Chinese Style: Rediscovering the Architecture of Poy Gum Lee, 1923-1968

Thursday, September 24th, 2015 at 12:00 am

Due to popular demand, Chinese Style: Rediscovering the Architecture of Poy Gum Lee 1923-1968 has been extended through March 27!



In this survey exhibition, architectural historian Kerri Culhane documents and explores Poy Gum Lee’s (1900-1968) nearly 50-year long career in both China and New York and examines Lee’s modernist influence in New York Chinatown. This project is the first-ever comprehensive list of Lee’s projects in New York. Lee’s hand is visible in the major civic architecture of Chinatown post 1945, which blends stylistically Chinese details with modern technologies and materials. Lee was the architectural consultant for the Chinese Consolidated Benevolent Association’s building on Mott Street (1959) and the On Leong Tong Merchant’s Association at Mott & Canal Street (1948-50) – the most prominent Chinese modern building in Chinatown. Among his highly visible commissions, Lee designed the Chinese American WWII Monument in Kimlau Square (1962), a modernist take on a traditional Chinese pailou, or ceremonial gate; the Lee Family Association (ca. 1950); and the Pagoda Theatre (1963, demolished).

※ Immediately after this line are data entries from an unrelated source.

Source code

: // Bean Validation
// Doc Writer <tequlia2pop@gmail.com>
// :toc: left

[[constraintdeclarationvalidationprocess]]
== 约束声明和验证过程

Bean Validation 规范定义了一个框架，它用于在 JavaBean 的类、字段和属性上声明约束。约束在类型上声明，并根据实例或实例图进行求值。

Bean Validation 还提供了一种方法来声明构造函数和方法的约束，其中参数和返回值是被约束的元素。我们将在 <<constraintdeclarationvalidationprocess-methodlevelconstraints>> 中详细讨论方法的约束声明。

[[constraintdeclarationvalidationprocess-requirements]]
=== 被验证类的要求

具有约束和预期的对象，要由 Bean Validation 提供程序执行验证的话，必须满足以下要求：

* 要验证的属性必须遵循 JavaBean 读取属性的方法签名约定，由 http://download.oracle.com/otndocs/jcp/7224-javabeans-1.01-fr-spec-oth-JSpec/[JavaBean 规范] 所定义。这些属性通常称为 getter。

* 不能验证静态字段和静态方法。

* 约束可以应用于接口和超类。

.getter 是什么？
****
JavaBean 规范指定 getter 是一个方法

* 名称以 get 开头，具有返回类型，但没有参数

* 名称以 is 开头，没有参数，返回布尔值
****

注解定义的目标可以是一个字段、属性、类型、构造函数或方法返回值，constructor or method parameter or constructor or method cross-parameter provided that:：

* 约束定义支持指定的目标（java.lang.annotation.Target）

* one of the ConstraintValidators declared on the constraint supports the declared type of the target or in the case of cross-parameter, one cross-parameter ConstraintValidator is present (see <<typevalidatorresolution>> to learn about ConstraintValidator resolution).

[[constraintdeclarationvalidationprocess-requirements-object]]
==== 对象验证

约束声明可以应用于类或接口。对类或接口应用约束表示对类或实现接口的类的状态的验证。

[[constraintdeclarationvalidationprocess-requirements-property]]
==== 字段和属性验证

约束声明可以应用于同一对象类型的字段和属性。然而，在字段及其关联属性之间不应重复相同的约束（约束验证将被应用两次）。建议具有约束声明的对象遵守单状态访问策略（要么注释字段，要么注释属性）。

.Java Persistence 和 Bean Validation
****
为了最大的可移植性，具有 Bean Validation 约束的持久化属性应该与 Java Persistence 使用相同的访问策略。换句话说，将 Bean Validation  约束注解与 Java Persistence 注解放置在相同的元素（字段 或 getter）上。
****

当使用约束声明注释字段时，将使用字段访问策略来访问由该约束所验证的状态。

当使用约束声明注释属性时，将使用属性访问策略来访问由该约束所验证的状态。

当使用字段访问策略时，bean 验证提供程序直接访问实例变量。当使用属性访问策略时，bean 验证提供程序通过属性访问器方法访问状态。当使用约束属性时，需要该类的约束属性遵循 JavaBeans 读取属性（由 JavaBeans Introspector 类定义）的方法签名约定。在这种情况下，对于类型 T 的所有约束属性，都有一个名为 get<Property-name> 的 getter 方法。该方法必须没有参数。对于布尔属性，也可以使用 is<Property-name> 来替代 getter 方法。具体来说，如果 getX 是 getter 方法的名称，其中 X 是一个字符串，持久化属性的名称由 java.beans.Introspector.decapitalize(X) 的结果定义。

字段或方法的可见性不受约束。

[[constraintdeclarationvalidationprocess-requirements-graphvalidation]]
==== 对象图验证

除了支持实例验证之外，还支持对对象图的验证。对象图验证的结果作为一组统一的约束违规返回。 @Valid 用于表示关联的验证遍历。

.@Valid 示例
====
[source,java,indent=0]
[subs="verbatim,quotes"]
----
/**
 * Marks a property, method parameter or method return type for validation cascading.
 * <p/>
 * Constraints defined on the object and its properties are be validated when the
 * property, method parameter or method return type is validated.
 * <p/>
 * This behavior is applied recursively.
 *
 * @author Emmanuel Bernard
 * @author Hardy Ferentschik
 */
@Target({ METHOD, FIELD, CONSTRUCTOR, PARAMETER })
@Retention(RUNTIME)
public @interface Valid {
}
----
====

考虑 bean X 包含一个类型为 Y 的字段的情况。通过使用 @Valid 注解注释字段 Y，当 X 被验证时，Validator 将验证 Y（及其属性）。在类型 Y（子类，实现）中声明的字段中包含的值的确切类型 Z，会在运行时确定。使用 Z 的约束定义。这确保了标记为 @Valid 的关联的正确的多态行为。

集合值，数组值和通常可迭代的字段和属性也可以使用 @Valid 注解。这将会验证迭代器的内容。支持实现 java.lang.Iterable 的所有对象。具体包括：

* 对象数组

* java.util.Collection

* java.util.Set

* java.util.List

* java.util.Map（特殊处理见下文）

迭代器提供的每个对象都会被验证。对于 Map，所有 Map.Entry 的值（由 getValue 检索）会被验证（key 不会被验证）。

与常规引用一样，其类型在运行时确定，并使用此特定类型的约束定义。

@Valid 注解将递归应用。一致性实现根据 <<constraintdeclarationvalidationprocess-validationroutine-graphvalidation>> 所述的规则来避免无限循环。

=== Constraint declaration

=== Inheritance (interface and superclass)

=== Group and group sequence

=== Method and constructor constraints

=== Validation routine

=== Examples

Kerri Culhane spent the last 15 years focusing on documenting the historic immigrant neighborhoods of Manhattan's Lower East Side, including Two Bridges, Chinatown, Little Italy, and The Bowery. Kerri holds a Master in Architectural History and Historic Preservation from Virginia Commonwealth University, and a Master of Science in Ecological Planning and Design from the Conway School in Massachusetts. She is currently the Associate Director of Two Bridges Neighborhood Council on Manhattan's Lower East Side.